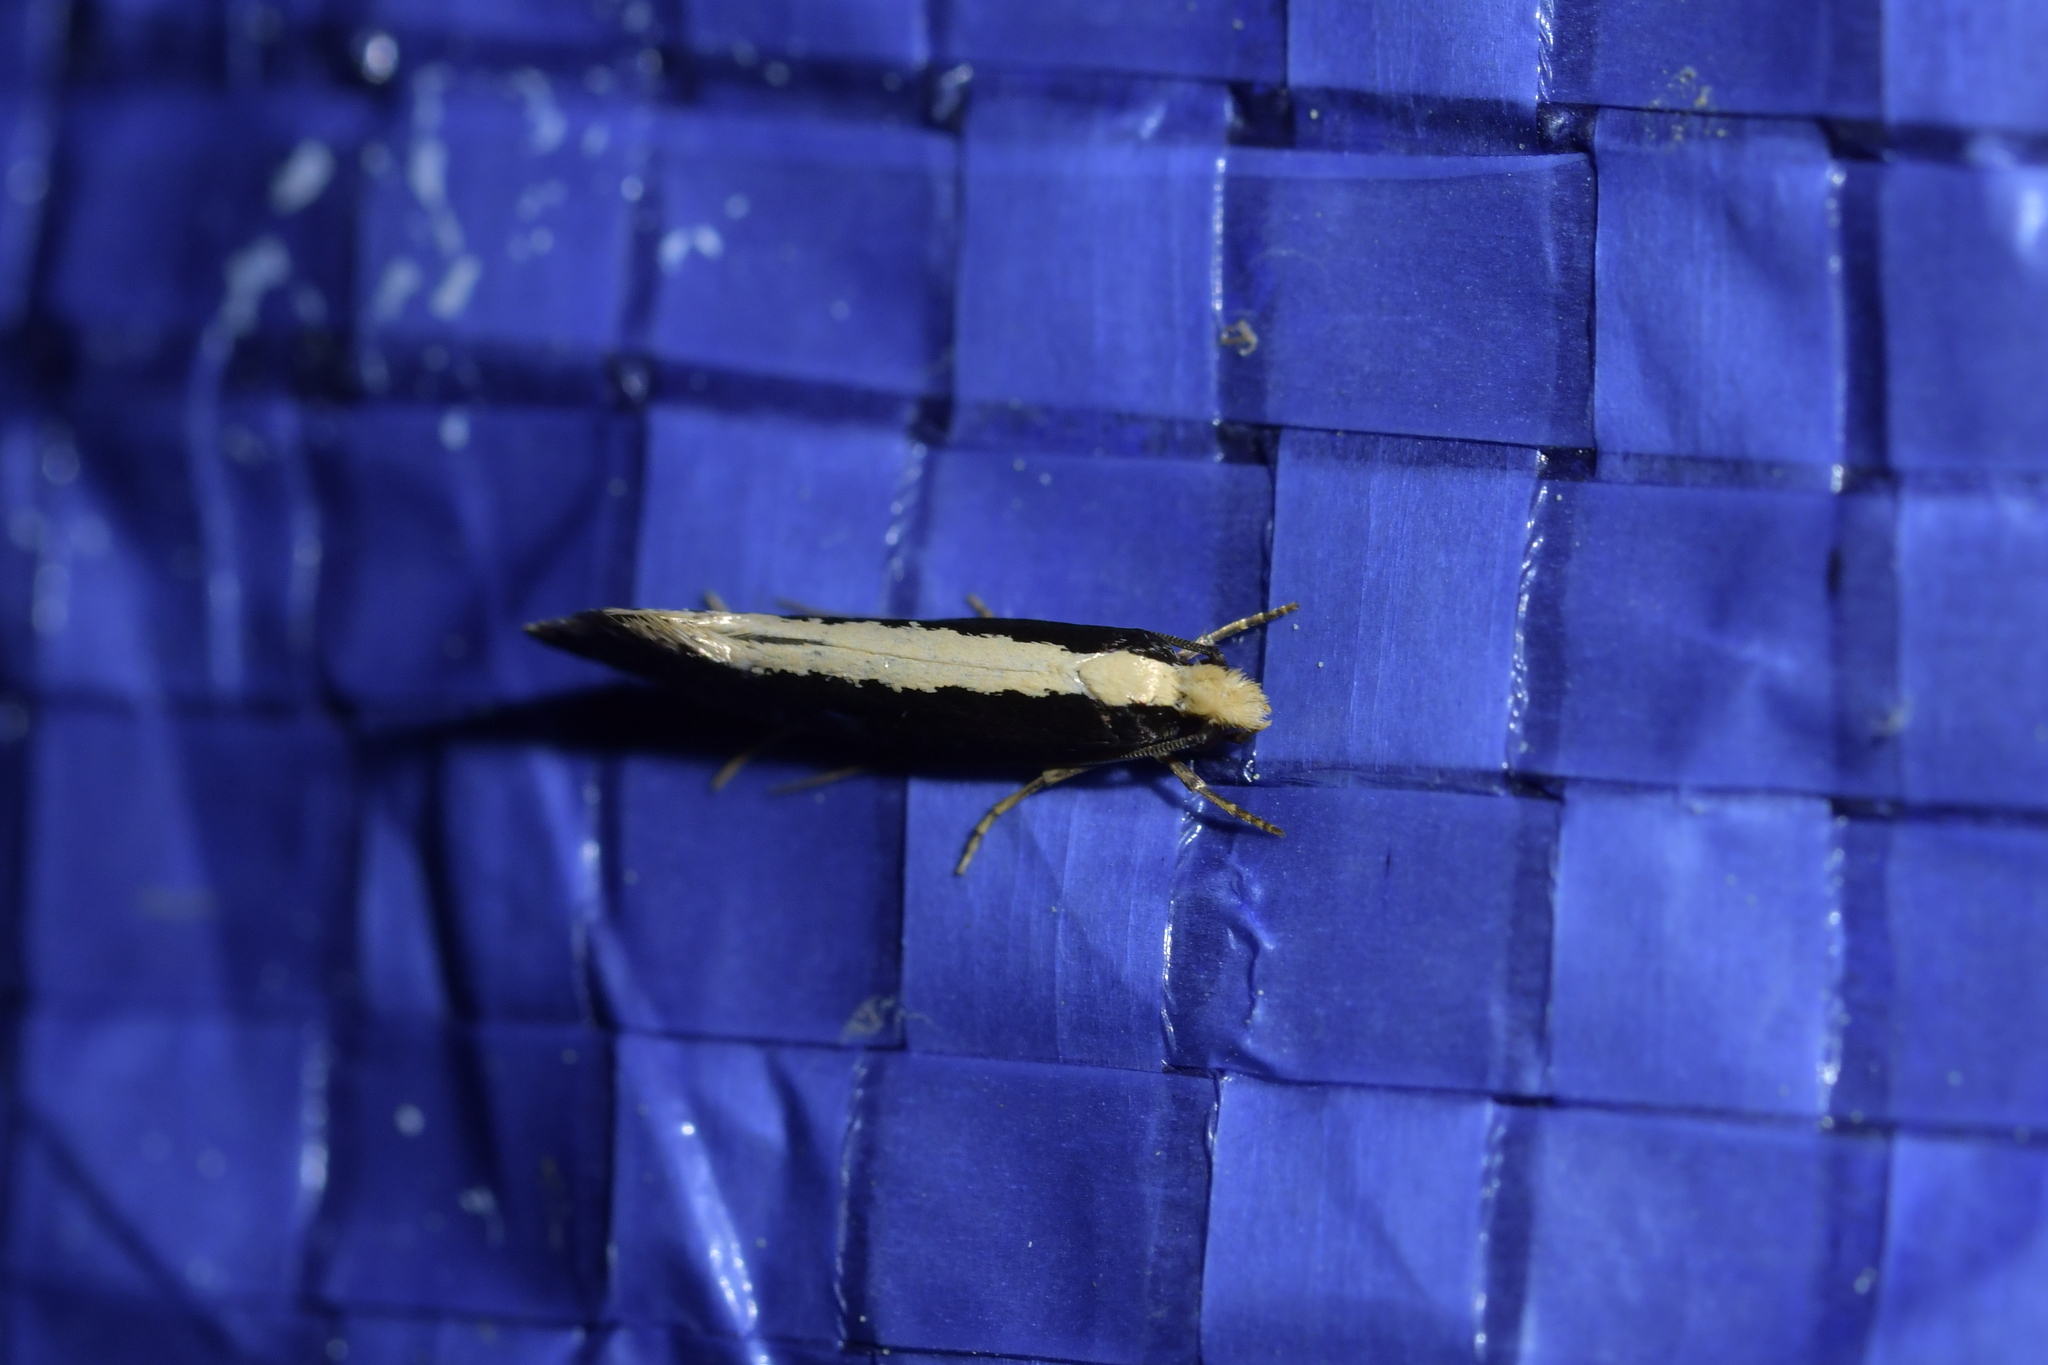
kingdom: Animalia
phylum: Arthropoda
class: Insecta
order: Lepidoptera
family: Tineidae
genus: Monopis
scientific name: Monopis ethelella
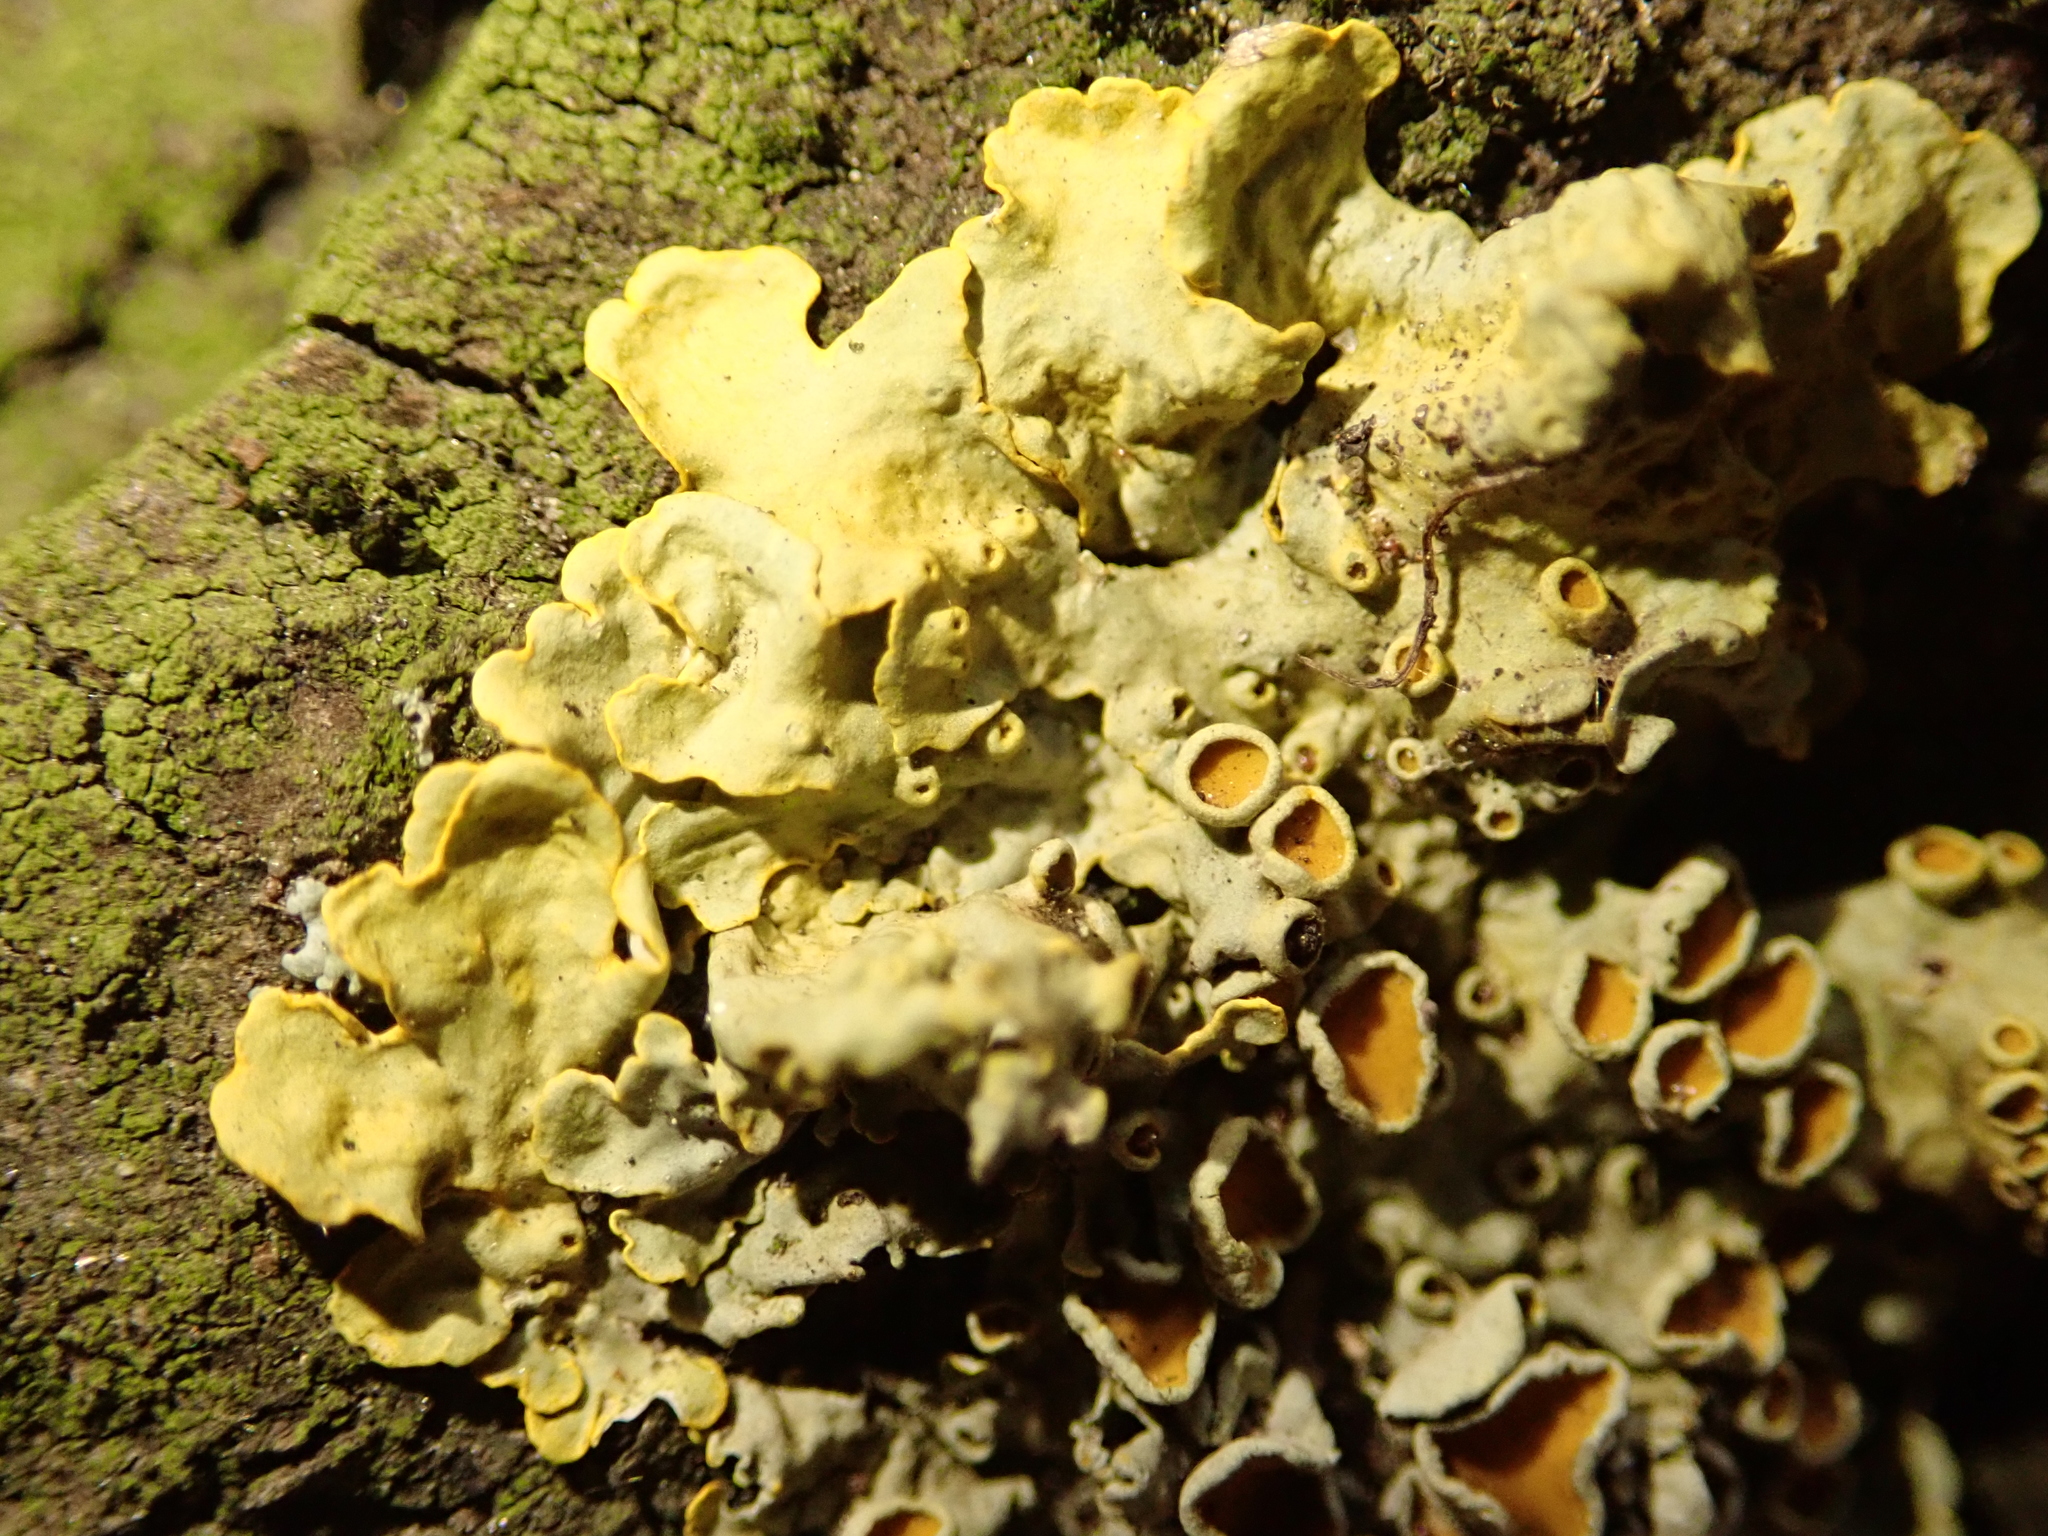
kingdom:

• _Do this_: Copy the lines above word for word, but leave out the pictures.

• _The reply_:
kingdom: Animalia
phylum: Arthropoda
class: Insecta
order: Lepidoptera
family: Tineidae
genus: Monopis
scientific name: Monopis ethelella
kingdom:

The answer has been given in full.